◆ **Source records**
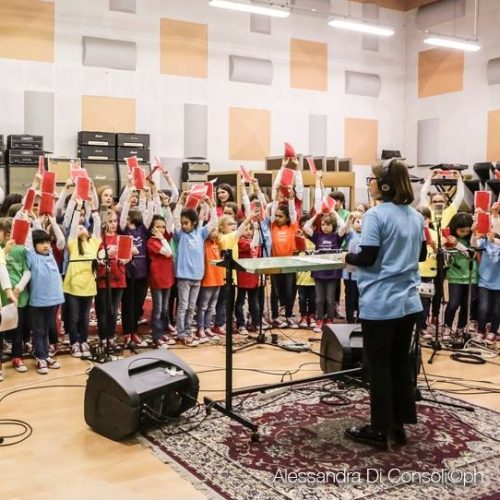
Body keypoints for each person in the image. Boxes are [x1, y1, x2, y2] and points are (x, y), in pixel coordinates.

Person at [342, 159, 426, 450]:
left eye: (373, 179)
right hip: (408, 303)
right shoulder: (416, 217)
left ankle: (378, 428)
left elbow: (367, 258)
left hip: (381, 303)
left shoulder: (376, 215)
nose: (371, 184)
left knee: (377, 367)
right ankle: (398, 426)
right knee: (400, 364)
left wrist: (346, 258)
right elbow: (422, 254)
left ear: (385, 184)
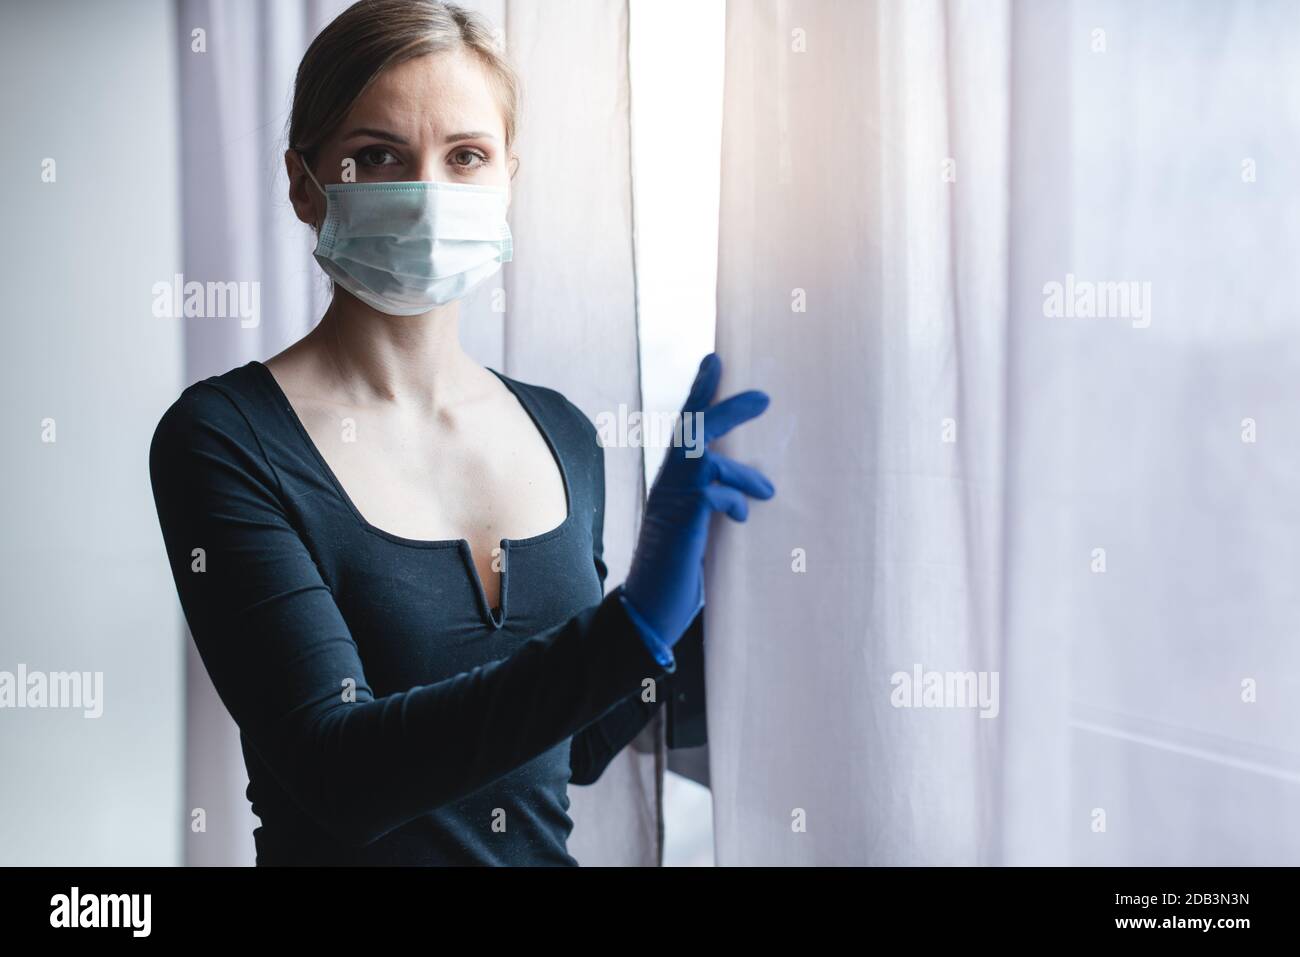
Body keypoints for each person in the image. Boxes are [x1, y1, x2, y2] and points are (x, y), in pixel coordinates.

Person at [148, 0, 774, 866]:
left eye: (466, 156)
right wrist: (631, 626)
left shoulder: (560, 433)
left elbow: (575, 749)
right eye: (378, 156)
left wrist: (697, 602)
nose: (428, 194)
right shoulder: (225, 438)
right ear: (303, 182)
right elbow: (338, 771)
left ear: (508, 177)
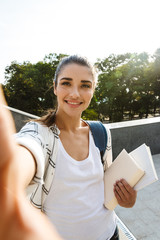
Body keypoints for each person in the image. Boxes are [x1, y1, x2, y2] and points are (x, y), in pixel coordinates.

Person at [0, 55, 137, 240]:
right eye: (66, 83)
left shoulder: (101, 132)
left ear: (93, 90)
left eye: (85, 85)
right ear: (55, 87)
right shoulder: (39, 133)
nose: (75, 93)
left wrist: (125, 199)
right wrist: (9, 175)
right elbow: (26, 151)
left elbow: (105, 188)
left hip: (110, 234)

◆ **Exercise goal**
Set aside the pictures. Then return every line of the material above verbatim.

◆ **Exercise answer**
Body keypoints for each person in the image. Boxes are [x1, y1, x2, y2] and points are (x, y), in pixel coordinates.

Person at [342, 159, 426, 450]:
left eye: (373, 179)
right hip: (408, 303)
right shoulder: (416, 217)
left ankle: (378, 428)
left elbow: (367, 258)
left hip: (381, 303)
left shoulder: (376, 215)
nose: (371, 184)
left knee: (377, 367)
right ankle: (398, 426)
right knee: (400, 364)
left wrist: (346, 258)
right elbow: (422, 254)
left ear: (385, 184)
Body keypoints for each person in the image. Boxes are [x1, y1, x2, y2] and points are (x, y), in pixel coordinates.

Person at [148, 0, 774, 866]:
left eye: (466, 156)
right wrist: (631, 626)
left shoulder: (560, 433)
left elbow: (575, 749)
right eye: (378, 156)
left wrist: (697, 602)
nose: (428, 194)
right shoulder: (225, 438)
right ear: (303, 182)
right elbow: (338, 771)
left ear: (508, 177)
Body keypoints for each person in the image. Boxes are [x1, y1, x2, y2] and points are (x, y), in pixel coordinates.

Person at [0, 55, 137, 240]:
right eye: (66, 83)
left shoulder: (101, 132)
left ear: (93, 90)
left eye: (85, 85)
right ear: (55, 87)
right shoulder: (39, 133)
nose: (75, 93)
left wrist: (125, 199)
right wrist: (9, 175)
right elbow: (26, 151)
left elbow: (105, 188)
left hip: (110, 234)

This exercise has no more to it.